> **WHAT TO PRODUCE**:
Across all the records below, how many lines contain "werden"? Respond with only the number.

> **MATERIAL SHOWN**:
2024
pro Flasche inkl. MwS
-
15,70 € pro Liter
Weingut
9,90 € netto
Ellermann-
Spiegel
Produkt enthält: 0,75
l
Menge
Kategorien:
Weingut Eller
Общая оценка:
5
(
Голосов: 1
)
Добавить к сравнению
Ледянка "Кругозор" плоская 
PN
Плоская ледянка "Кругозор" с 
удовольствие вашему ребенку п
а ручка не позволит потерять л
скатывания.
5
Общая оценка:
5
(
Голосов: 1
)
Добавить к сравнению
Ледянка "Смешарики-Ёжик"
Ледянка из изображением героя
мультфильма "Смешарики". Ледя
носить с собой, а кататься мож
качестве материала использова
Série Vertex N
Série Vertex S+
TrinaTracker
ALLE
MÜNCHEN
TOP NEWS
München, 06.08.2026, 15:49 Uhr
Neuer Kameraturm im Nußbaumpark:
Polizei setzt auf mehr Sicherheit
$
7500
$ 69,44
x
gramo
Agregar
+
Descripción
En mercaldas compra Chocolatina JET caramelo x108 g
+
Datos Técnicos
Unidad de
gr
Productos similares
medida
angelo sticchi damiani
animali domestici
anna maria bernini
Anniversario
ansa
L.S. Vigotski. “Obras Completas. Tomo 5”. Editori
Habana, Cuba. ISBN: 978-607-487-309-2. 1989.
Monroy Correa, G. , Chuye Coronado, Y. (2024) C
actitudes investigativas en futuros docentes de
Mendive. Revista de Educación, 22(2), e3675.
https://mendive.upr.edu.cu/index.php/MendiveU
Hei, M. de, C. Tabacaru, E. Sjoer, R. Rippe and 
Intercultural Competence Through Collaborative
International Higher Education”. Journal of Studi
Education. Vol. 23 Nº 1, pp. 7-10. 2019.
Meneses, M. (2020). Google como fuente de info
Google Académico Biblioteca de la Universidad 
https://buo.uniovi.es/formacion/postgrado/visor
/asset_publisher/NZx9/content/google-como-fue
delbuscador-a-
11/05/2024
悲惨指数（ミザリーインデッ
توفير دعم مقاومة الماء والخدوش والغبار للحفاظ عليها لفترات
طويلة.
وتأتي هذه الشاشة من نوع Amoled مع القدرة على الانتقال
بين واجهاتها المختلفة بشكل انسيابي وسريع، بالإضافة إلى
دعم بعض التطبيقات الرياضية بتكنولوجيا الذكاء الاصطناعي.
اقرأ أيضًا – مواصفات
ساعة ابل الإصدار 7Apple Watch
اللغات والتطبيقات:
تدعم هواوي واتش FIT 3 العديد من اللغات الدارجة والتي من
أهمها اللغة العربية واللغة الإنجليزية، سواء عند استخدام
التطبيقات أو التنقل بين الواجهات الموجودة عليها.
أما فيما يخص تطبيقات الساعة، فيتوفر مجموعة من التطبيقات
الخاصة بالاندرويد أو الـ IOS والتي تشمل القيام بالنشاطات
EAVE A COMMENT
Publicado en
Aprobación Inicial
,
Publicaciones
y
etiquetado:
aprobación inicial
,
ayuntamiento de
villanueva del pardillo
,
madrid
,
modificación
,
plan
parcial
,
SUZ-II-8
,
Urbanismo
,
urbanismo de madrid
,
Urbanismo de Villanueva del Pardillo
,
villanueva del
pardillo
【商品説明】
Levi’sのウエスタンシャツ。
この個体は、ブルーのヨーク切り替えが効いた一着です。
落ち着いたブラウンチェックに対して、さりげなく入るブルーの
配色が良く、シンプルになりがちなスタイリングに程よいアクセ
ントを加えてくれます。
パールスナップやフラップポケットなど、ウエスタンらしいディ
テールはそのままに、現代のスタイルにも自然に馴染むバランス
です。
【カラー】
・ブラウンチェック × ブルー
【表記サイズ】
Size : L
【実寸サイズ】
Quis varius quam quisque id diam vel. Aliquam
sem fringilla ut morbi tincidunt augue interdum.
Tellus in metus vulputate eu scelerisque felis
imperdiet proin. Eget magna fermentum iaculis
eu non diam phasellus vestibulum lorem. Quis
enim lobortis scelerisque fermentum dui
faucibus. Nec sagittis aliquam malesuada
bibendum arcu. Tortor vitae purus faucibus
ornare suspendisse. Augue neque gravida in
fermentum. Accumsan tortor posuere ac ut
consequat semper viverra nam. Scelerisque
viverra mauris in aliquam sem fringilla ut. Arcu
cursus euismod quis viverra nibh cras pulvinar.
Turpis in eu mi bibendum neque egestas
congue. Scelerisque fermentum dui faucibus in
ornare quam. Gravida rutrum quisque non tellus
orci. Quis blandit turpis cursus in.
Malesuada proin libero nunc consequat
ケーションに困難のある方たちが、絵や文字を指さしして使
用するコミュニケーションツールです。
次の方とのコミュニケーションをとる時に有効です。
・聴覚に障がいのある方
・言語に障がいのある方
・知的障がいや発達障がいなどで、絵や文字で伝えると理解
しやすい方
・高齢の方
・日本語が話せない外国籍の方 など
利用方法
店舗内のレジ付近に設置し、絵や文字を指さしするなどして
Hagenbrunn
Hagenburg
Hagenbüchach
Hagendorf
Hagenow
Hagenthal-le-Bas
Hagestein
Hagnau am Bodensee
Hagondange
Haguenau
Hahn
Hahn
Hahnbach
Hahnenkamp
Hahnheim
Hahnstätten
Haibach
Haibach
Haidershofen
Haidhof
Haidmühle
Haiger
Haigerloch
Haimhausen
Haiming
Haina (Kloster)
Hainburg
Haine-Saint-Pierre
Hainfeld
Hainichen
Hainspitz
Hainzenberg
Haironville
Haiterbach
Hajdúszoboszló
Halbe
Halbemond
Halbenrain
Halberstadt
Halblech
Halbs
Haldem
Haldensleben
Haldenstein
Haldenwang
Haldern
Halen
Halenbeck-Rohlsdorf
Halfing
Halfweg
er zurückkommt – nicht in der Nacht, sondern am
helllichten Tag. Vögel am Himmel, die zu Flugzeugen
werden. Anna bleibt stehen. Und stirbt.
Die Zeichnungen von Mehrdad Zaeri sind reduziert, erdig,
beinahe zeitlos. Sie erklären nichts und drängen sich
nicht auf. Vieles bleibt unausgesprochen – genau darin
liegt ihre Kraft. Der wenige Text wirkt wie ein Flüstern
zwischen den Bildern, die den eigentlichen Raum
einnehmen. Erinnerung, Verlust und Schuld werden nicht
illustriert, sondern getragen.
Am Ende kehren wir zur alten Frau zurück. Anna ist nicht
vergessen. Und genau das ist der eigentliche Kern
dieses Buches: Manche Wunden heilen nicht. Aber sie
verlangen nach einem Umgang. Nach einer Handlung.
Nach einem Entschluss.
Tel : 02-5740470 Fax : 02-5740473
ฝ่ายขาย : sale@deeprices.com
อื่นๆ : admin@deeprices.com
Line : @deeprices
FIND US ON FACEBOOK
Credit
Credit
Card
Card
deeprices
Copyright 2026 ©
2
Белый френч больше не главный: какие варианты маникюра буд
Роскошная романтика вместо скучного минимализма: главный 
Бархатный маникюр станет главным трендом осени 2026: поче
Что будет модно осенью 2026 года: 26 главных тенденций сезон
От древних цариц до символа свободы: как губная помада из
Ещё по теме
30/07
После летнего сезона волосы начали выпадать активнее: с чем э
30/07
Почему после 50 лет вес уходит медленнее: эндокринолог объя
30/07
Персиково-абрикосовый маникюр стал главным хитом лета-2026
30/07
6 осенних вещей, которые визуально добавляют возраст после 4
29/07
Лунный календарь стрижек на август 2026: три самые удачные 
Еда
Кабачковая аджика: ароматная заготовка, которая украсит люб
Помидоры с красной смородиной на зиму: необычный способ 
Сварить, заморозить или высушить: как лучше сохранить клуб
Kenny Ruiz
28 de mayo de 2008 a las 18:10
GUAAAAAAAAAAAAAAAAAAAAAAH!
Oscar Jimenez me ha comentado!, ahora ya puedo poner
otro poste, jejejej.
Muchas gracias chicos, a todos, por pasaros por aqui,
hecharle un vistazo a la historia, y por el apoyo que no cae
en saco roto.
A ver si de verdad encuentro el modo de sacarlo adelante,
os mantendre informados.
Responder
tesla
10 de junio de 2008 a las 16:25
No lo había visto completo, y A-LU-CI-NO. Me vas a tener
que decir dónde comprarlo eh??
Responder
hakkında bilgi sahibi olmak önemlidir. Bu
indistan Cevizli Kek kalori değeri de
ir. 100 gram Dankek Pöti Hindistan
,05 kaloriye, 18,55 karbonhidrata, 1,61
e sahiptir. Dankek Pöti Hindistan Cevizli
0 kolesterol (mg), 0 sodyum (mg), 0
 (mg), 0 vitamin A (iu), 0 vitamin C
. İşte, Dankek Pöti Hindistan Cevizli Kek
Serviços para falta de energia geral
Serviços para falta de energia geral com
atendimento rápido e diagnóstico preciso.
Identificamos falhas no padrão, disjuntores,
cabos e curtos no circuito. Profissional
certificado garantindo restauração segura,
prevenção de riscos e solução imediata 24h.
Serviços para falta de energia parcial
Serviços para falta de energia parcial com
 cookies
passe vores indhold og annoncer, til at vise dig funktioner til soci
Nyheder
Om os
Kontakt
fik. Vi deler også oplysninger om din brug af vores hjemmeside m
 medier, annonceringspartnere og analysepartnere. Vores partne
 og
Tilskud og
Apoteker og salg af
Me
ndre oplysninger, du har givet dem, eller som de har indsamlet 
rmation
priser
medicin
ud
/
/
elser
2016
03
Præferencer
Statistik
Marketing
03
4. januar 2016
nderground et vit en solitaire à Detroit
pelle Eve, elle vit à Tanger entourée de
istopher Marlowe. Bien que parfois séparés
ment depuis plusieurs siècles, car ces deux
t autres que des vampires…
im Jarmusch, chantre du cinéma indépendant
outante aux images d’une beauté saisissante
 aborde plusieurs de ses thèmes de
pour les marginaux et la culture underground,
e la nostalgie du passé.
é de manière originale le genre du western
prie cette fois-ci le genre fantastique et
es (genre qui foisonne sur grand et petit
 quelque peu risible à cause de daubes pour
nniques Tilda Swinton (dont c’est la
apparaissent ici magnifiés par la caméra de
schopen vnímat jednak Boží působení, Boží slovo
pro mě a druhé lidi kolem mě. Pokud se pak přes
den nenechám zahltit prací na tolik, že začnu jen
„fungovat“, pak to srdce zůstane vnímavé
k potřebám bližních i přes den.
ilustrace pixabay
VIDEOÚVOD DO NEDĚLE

> **ANSWER TO THE EXERCISE**:
2